The nuclear freeze campaign began less than two years ago as an attempt to give the peace movement a concrete, attainable political goal that would also be a genuine first step toward the abolition of nuclear weapons. The people who conceived the freeze campaign hoped that in the vacuum created by the failure of SALT II and the Reagan administration's total disinterest in arms control a popular initiative backed by solid local organizing could emerge that would change the whole framework of the nuclear weapons debate. A timeline and general strategy was developed that called for beginning the freeze campaign locally and taking it to Congress only after hometown support had been organized and sufficient national momentum generated.
As the headlines of the last two months attest, the strategy is working. The freeze campaign has, at least for now, set the terms for public discussion of nuclear disarmament. And rather than the freeze campaign going to Congress, Congress has come to the freeze campaign.

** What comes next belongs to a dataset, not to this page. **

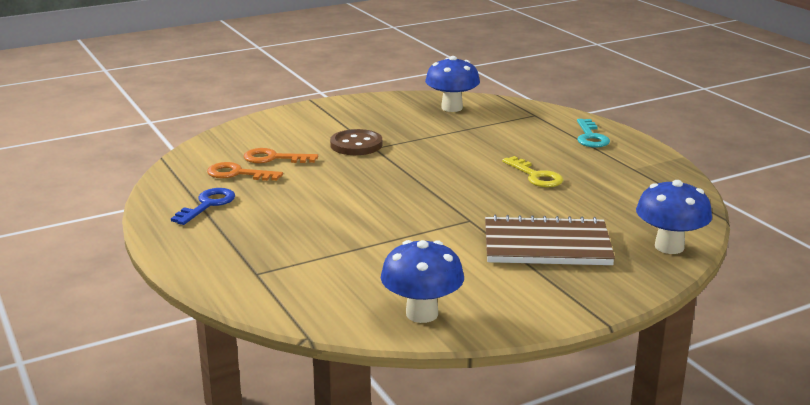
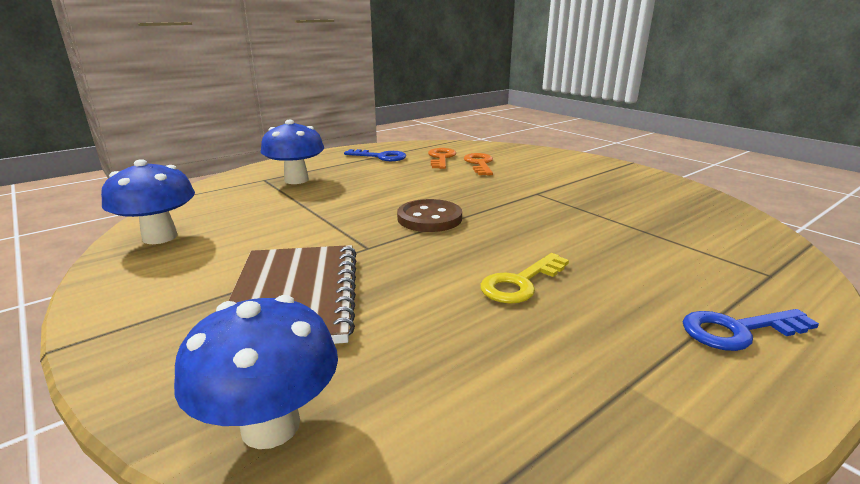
camera: 80 degrees right, 0 degrees up
brown button [330,129,382,155] -> brown button moved to [397,199,462,232]
blue mushroom [425,56,480,112] -> blue mushroom moved to [261,120,324,184]
turquoise key [577,119,610,148] -> blue key [683,309,819,351]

The momentum in Congress began after the February holiday recess when many congresspeople found themselves bombarded with questions from their constituents about nuclear arms control and the freeze. In Massachusetts pressure was so great that Edward Kennedy saw a bandwagon in the making and jumped on board by introducing, with Mark Hatfield of Oregon, a non-binding resolution that incorporated the language of the freeze campaign's "Call to Halt the Nuclear Arms Race." The resolution has already enlisted 19 co-sponsors in the Senate and 150 in the House.
The freeze campaign has made nuclear weapons a front-burner political issue that the Reagan administration cannot ignore. The response of Reagan and his allies has proceeded on two simultaneous though contradictory tracks.